=== TASKS TO COMPLETE ===
a) According to the project listing on physiological reaction in virtual environments, which university is the project affiliated with?
b) Translate this sentence from the project listing on physiological reaction in virtual environments into Spanish: "A common measure of the quality or effectiveness of a virtual environment (VE) is the amount of 'presence' (the sense of 'being there') it evokes in users."
c) Proceed with the project listing on physiological reaction in virtual environments, writing on from its last sentence.

=== SUPPLIED TEXT ===
'''

Project Number

320

Title

Physiological Reaction and Presence in Stressful Virtual Environments

Description

Research demonstration on gauging virtual environment effectiveness through physiological metrics.

Contact

Michael Meehan, Mary Whitton, et al

Affiliation

University of North Carolina at Chapel Hill

Address

Department of Computer Science 
Chapel Hill, North Carolina 27599-3175

E-mail

meehan@cs.unc.edu, whitton@cs.unc.edu

WWW

Year

2002

Reference

SIGGRAPH 2002 Conference Abstracts and Applications

Project Details

"A common measure of the quality or effectiveness of a virtual environment (VE) is the amount of 'presence' (the sense of 'being there') it evokes in users. For any VE that elicits a physiological reaction - stressful, relaxing or otherwise - it is possible to construct a physiological measure of presence. These physiological measures of presence can be used to understand which aspects of the VE are important for improving presence."

'''

=== PROVIDED DATA ===
'''

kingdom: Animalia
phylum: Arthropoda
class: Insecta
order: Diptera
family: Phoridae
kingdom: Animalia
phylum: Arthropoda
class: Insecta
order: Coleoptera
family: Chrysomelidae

'''
'''

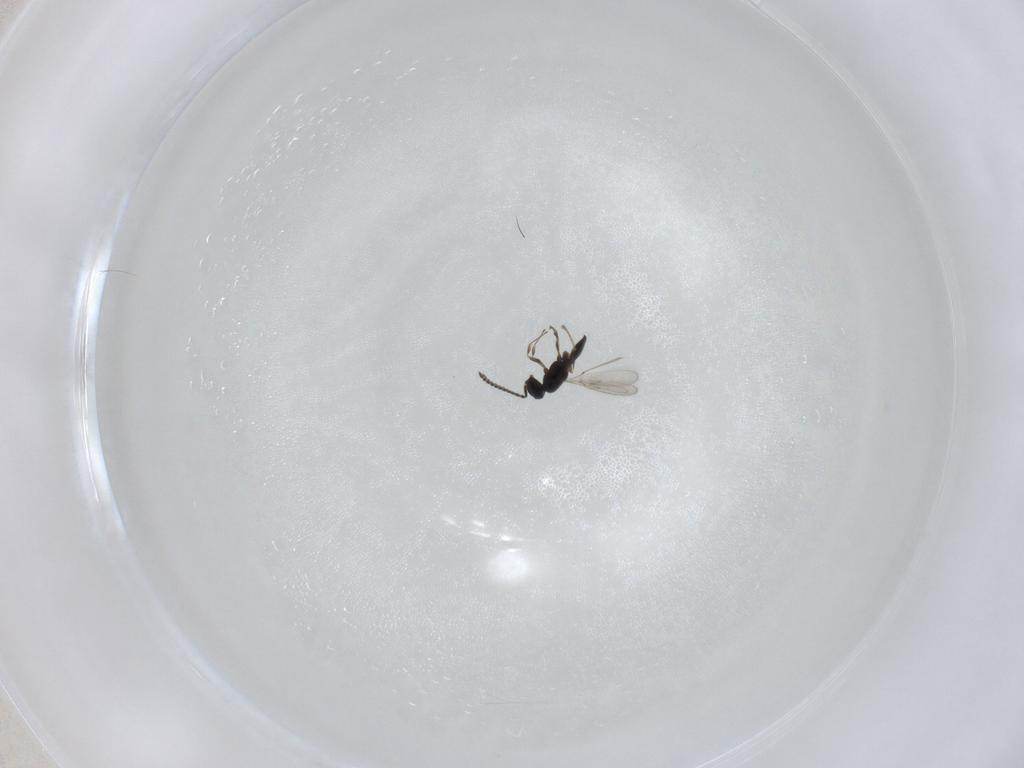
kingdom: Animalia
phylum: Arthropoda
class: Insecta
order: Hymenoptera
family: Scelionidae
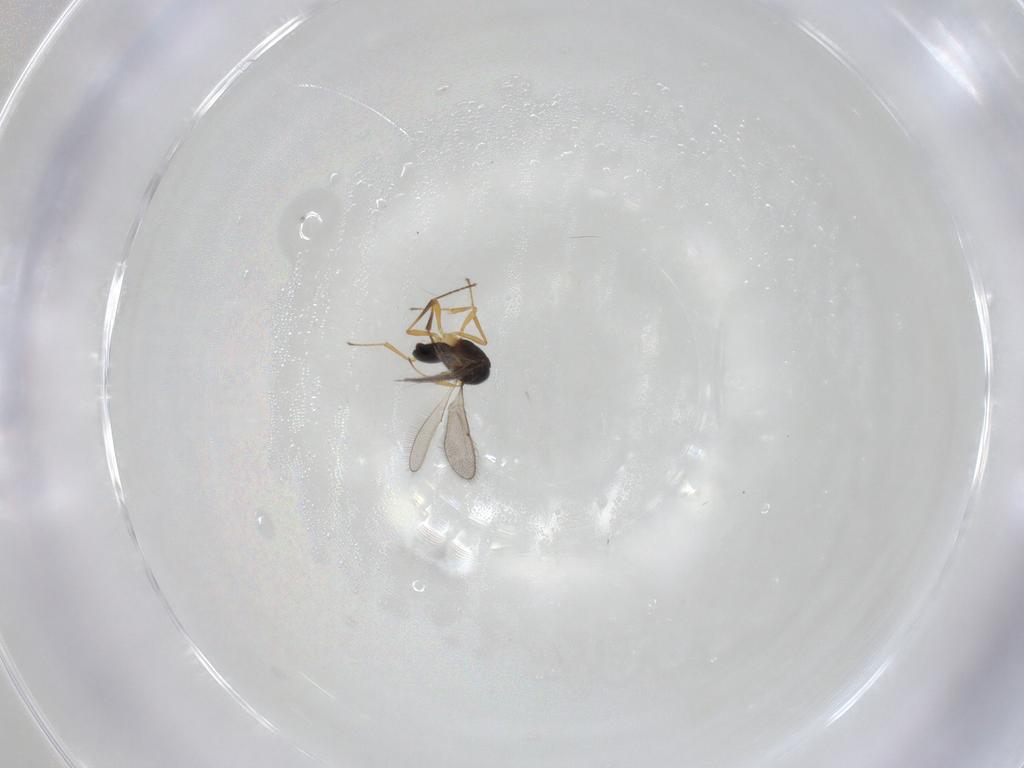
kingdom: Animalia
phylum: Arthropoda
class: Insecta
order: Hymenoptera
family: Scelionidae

'''

=== RESULTS BY TASK ===
a) The University of North Carolina at Chapel Hill.

b) Una medida común de la calidad o eficacia de un entorno virtual (EV) es la cantidad de «presencia» (la sensación de «estar allí») que provoca en los usuarios.

c)
 
In the 2002 Emerging Technologies demonstration, visitors can experience the dramatic VE constructed for this research that demonstrates that heart hate is a reliable, valid, sensitive, and objective measure of presence in stressful virtual environments. 
 
The exhibit measures heart rate, skin conductance, and skin temperature while an attendee is subjected to a virtual task in a one-to-one scale environment with an unguarded hole above a 20ft deep room.

Sight

graphics workstation, head-mounted display

Sound

embedded audio

Touch

tracking manipulator, sensor gear, head-mounted display

Smell

Taste

Other

Emergence

1 - Innovation, Custom, Research

Intent

3 - Application (expression, enabler)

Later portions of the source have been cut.